Once the prosthesis is delivered, the real learning begins. Occupational therapy focuses on basic tasks first: opening and closing the hand, grasping objects of different sizes, and coordinating the prosthesis with the other hand. Over weeks, training progresses to more complex activities like buttoning a shirt, using utensils, or typing. During the first year, regular follow-up appointments are standard because the residual limb changes shape as swelling decreases and muscles adapt, requiring socket adjustments. Most people find that using the prosthesis becomes more natural and automatic over that first year, gradually integrating into their daily routines.

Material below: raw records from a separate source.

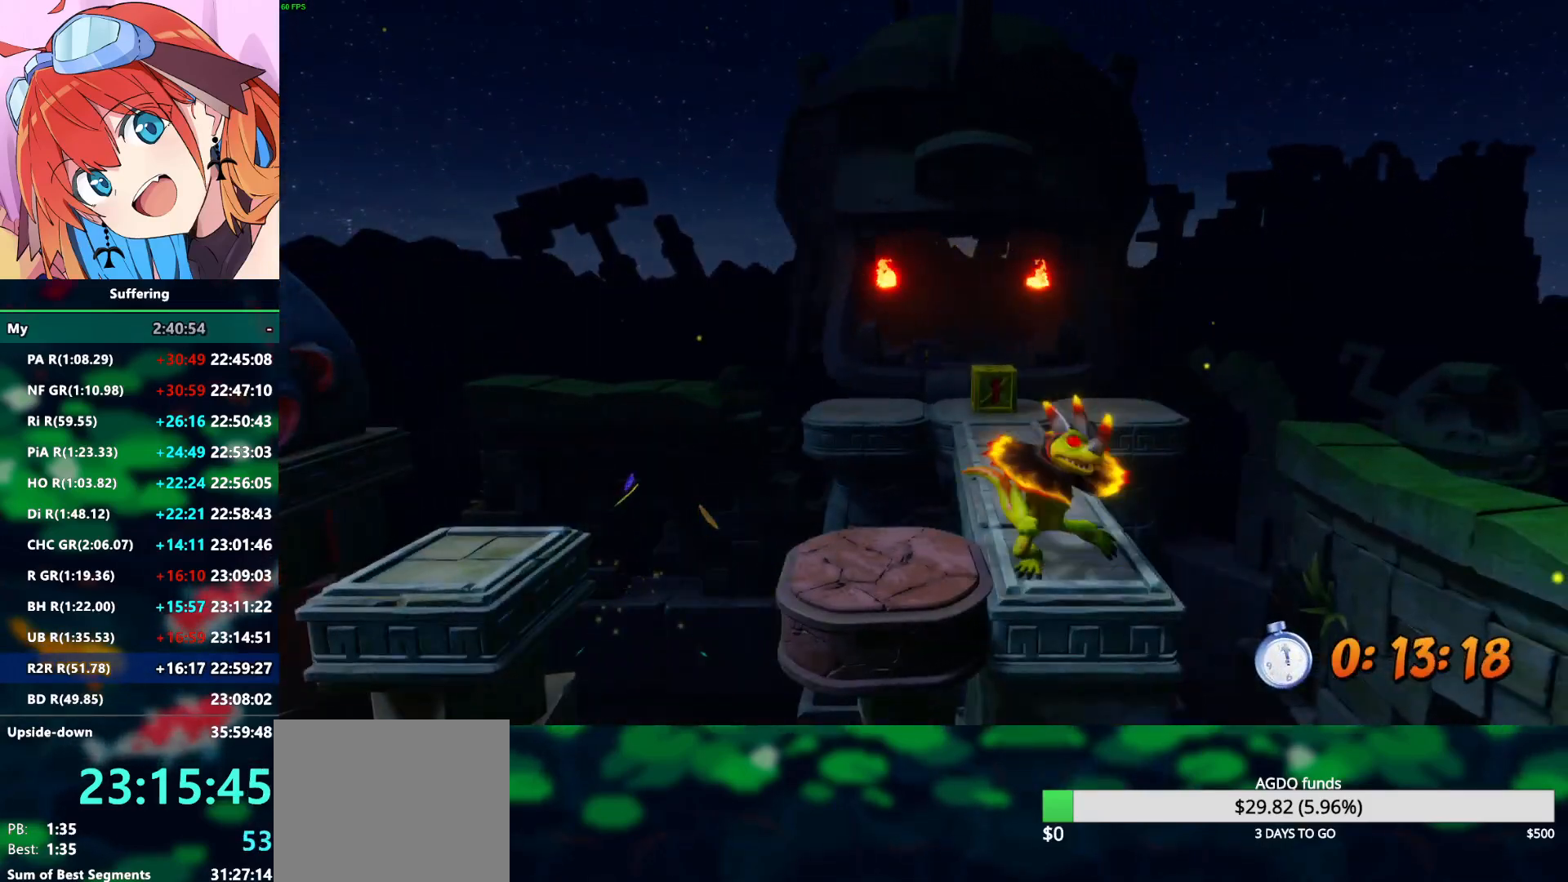
{"dt_ms": 500, "buttons": ["R2"], "left_stick": "center", "right_stick": "center", "events": []}
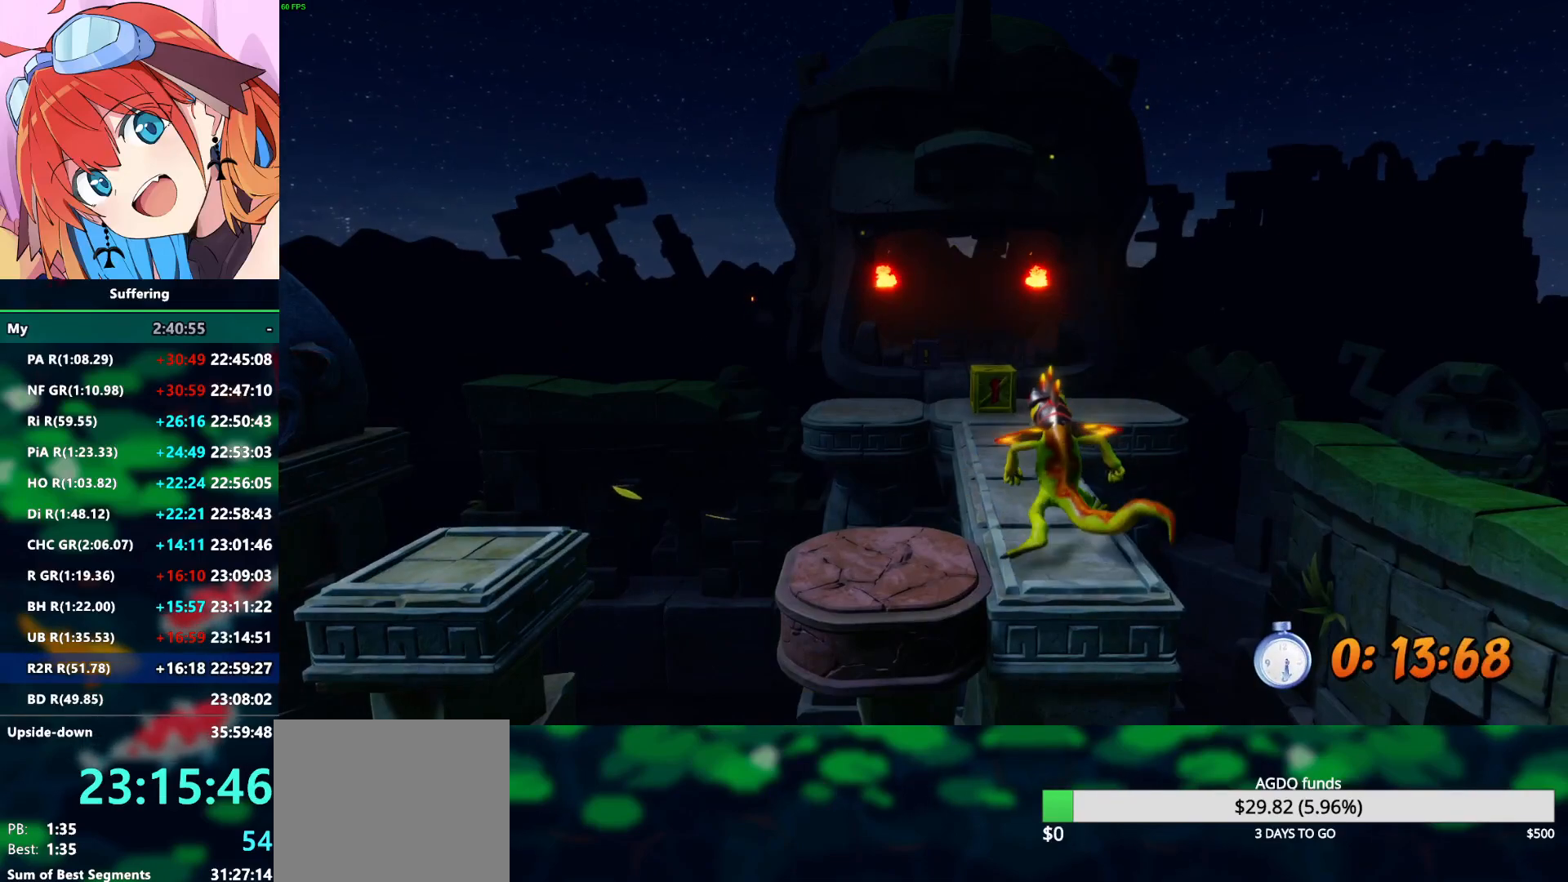
{"dt_ms": 500, "buttons": ["R2"], "left_stick": "center", "right_stick": "center", "events": []}
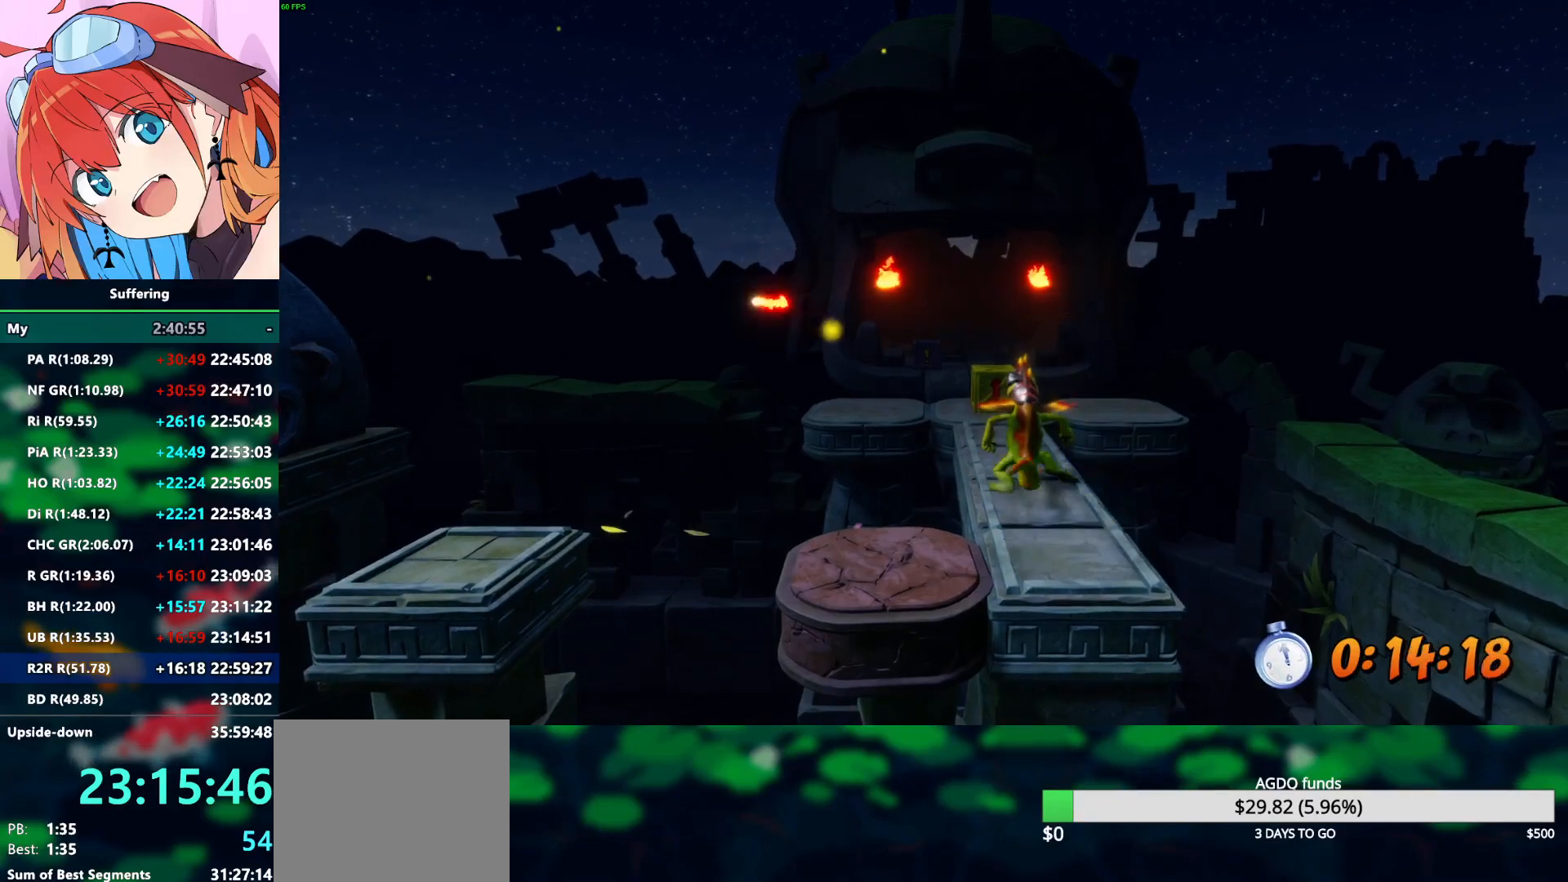
{"dt_ms": 500, "buttons": [], "left_stick": "center", "right_stick": "center", "events": [[217, "R2", "up"]]}
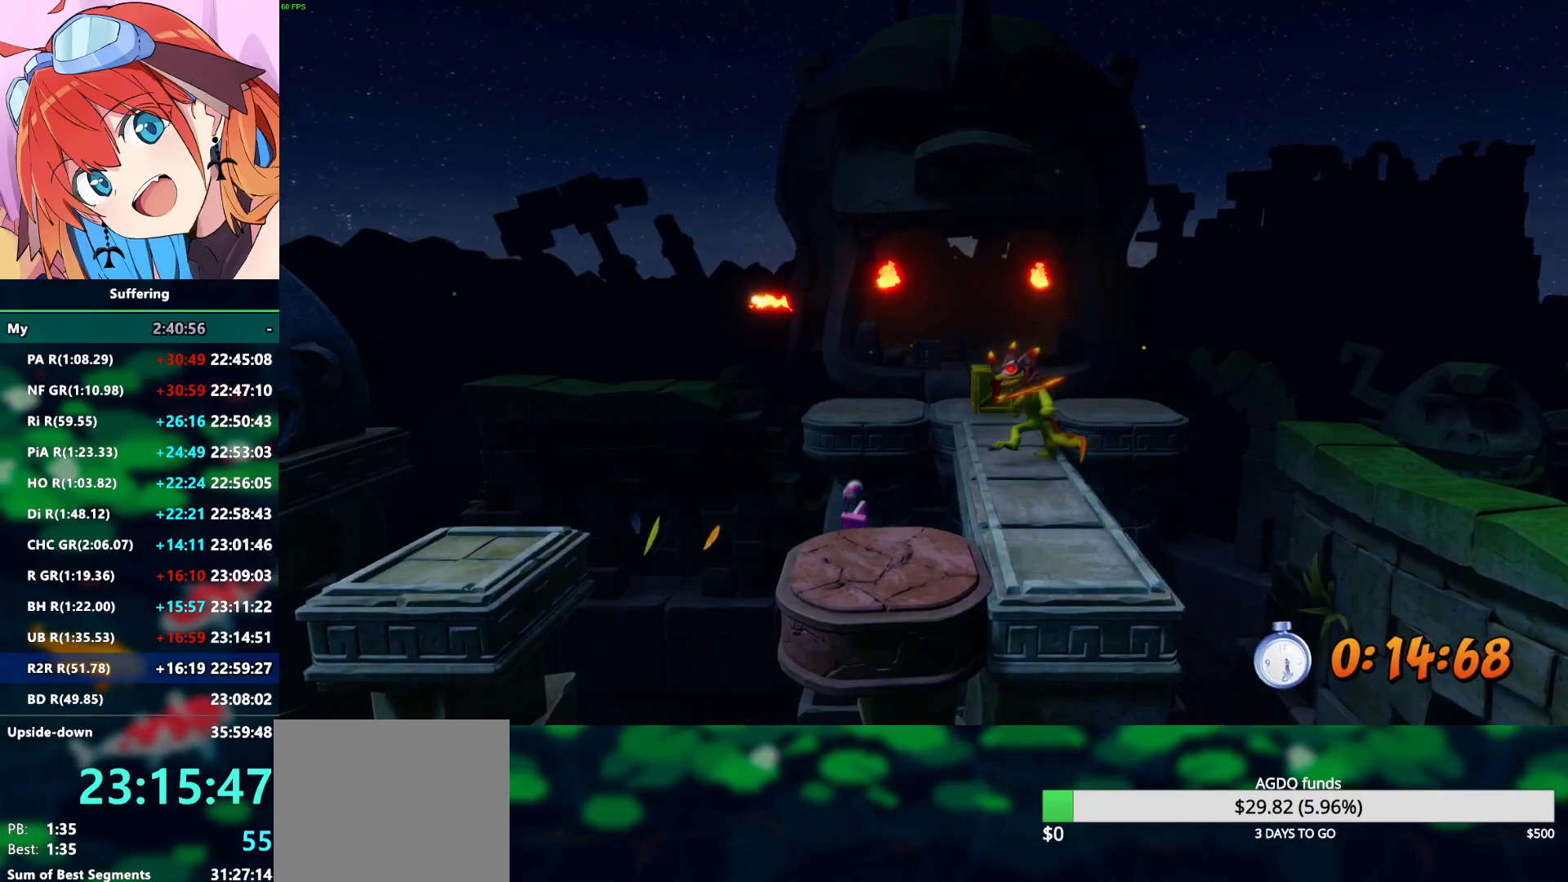
{"dt_ms": 500, "buttons": [], "left_stick": "center", "right_stick": "center", "events": []}
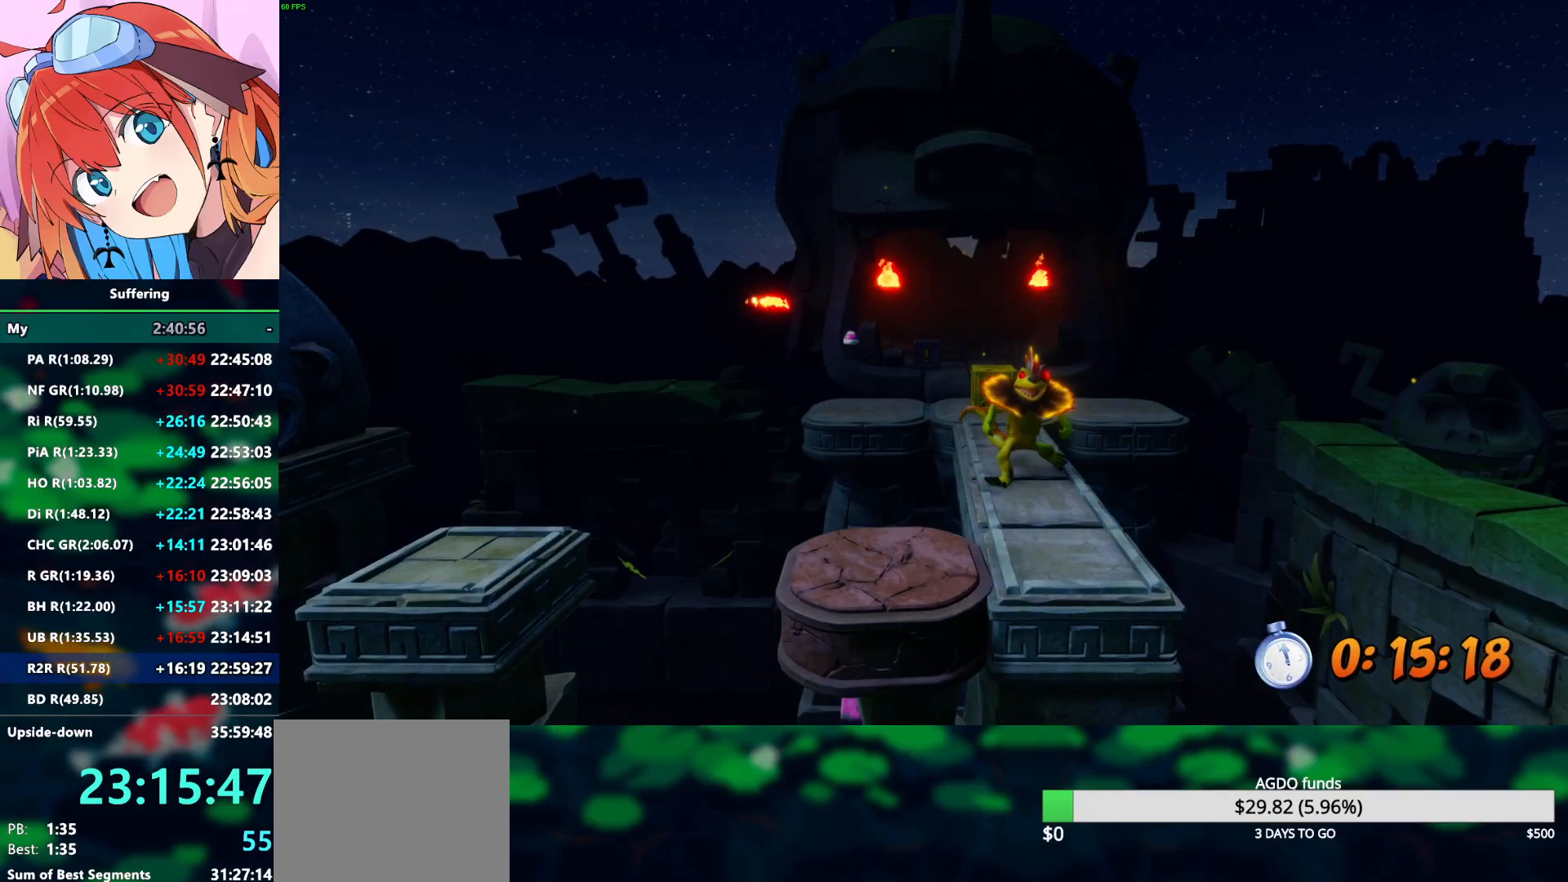
{"dt_ms": 500, "buttons": [], "left_stick": "center", "right_stick": "center", "events": []}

Cost and Insurance Coverage
Prosthetic hand costs vary dramatically by type. Passive cosmetic hands start around $3,000 to $7,000. Body-powered devices with cable-and-harness systems fall between $5,000 and $10,000. Myoelectric hands with multi-articulating fingers run $20,000 to $50,000, and highly specialized or hybrid systems designed for sports or demanding occupations can exceed $60,000. These prices typically cover the device itself and initial fitting, but not the ongoing costs of replacement gloves, socket refitting, and maintenance. Prosthetic hands are not permanent: components wear out, batteries degrade, and sockets need replacing as the limb changes over time. Most users should expect significant recurring costs over the life of the device.